__Item de ação a__
No trecho sobre o moto perpétuo, qual música é mencionada como exemplo desse conceito?
--- Trecho do documento ---
Essa percepção de similaridades em tramas me lembra um outro conceito: o moto perpétuo. Na música, esse termo se refere a um fragmento da música com notas fixas repetidas infinitamente num intervalo curto de tempo, dando a ideia de infinidade. A música Black Lake, da cantora Björk, traz um pouco disso, inclusive.

O moto perpétuo é bem parecido com a indústria do cinema. Até do terror.

Pro terror, acredito que o que mais se aproxima disso são os slashers.

Outro dia estava vendo o trailer da versão dark do Ursinho Pooh, Winne Pooh: Blood and Honey, que saiu esse ano. Eu ainda não vi o filme, mas já li bastante a respeito e vi que: a) a crítica especializada odiou, mesmo arrecadando absurdos em comparação com o orçamento minúsculo (U$ 15 mil); b) já confirmaram sequência; c) o estúdio quer adaptar mais histórias infantis (inclusive, Teletubbies).
--- Dados armazenados ---
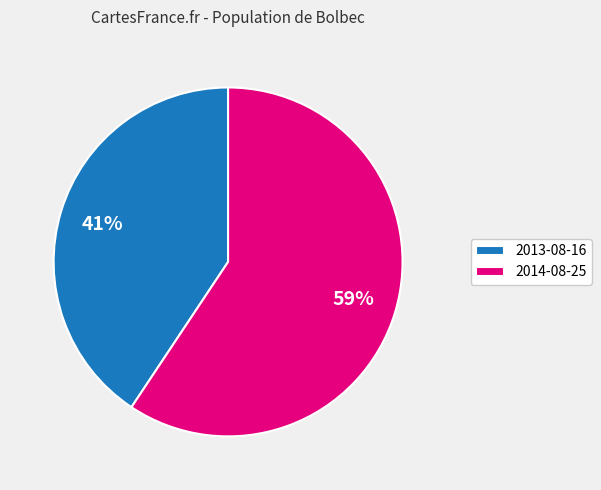

Which category has the biggest portion of the pie?

2014-08-25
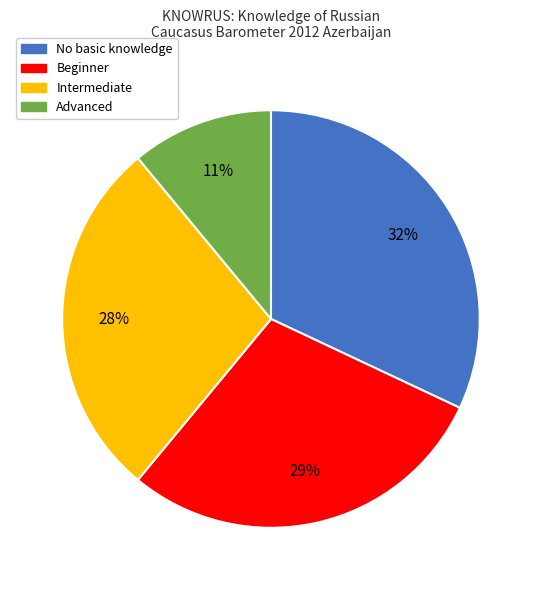

To the nearest percent, what is the difference between the largest and smallest slice percentages?

21%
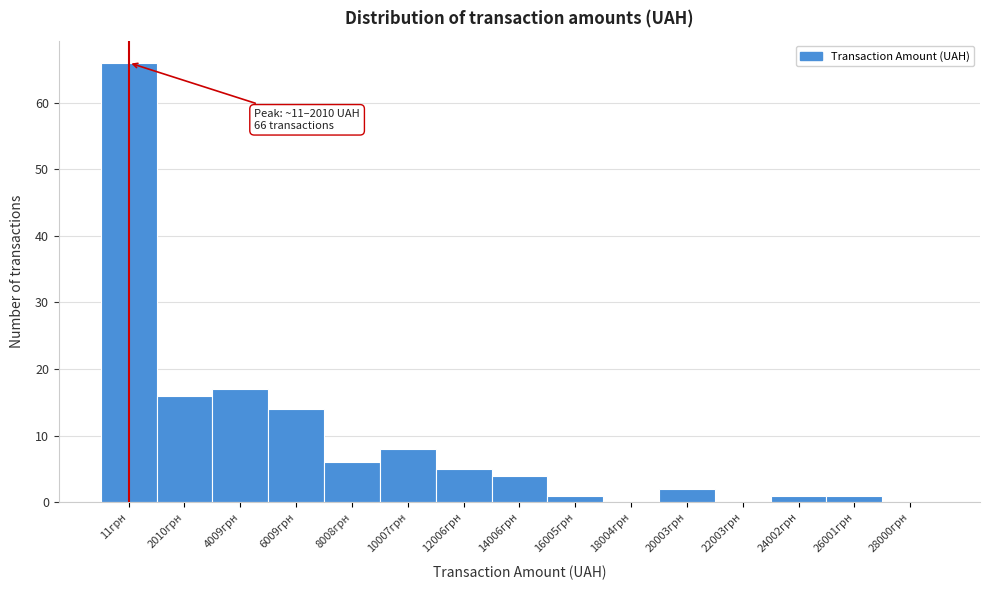

Reading left to right, what are all the values shown in this chart?

11грн=66	2010грн=16	4009грн=17	6009грн=14	8008грн=6	10007грн=8	12006грн=5	14006грн=4	16005грн=1	18004грн=0	20003грн=2	22003грн=0	24002грн=1	26001грн=1	28000грн=0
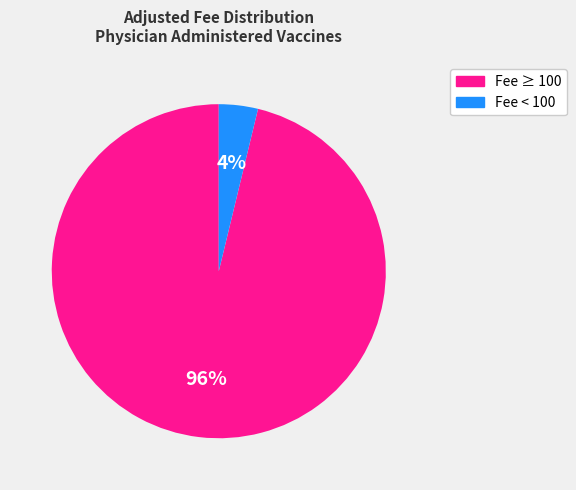

Is there a majority slice in this chart?

Yes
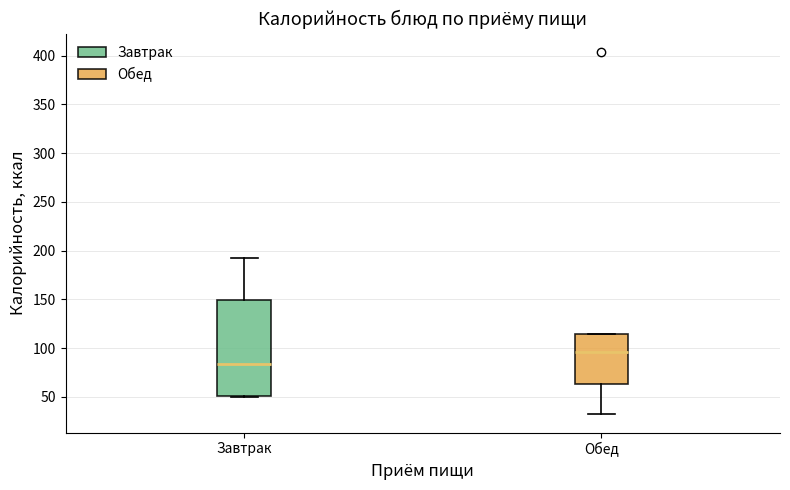

Reading left to right, read every box against the y-axis: the position of its median line, the range the box covers, and the ends of its whiskers. The values are not printed on the chart, so give them approximately, as read against the axis.

Завтрак: median 85, box 50 to 150, whiskers 50 to 190
Обед: median 95, box 65 to 115, whiskers 30 to 115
---
__Item de ação b__
Informe todas as linhas dos registros que contêm a palavra "right", levando em conta a distinção entre maiúsculas e minúsculas.

__Resposta redigida a__
A música Black Lake, da cantora Björk.

__Resposta redigida b__
Reading left to right, what are all the values shown in this chart?
Reading left to right, read every box against the y-axis: the position of its median line, the range the box covers, and the ends of its whiskers. The values are not printed on the chart, so give them approximately, as read against the axis.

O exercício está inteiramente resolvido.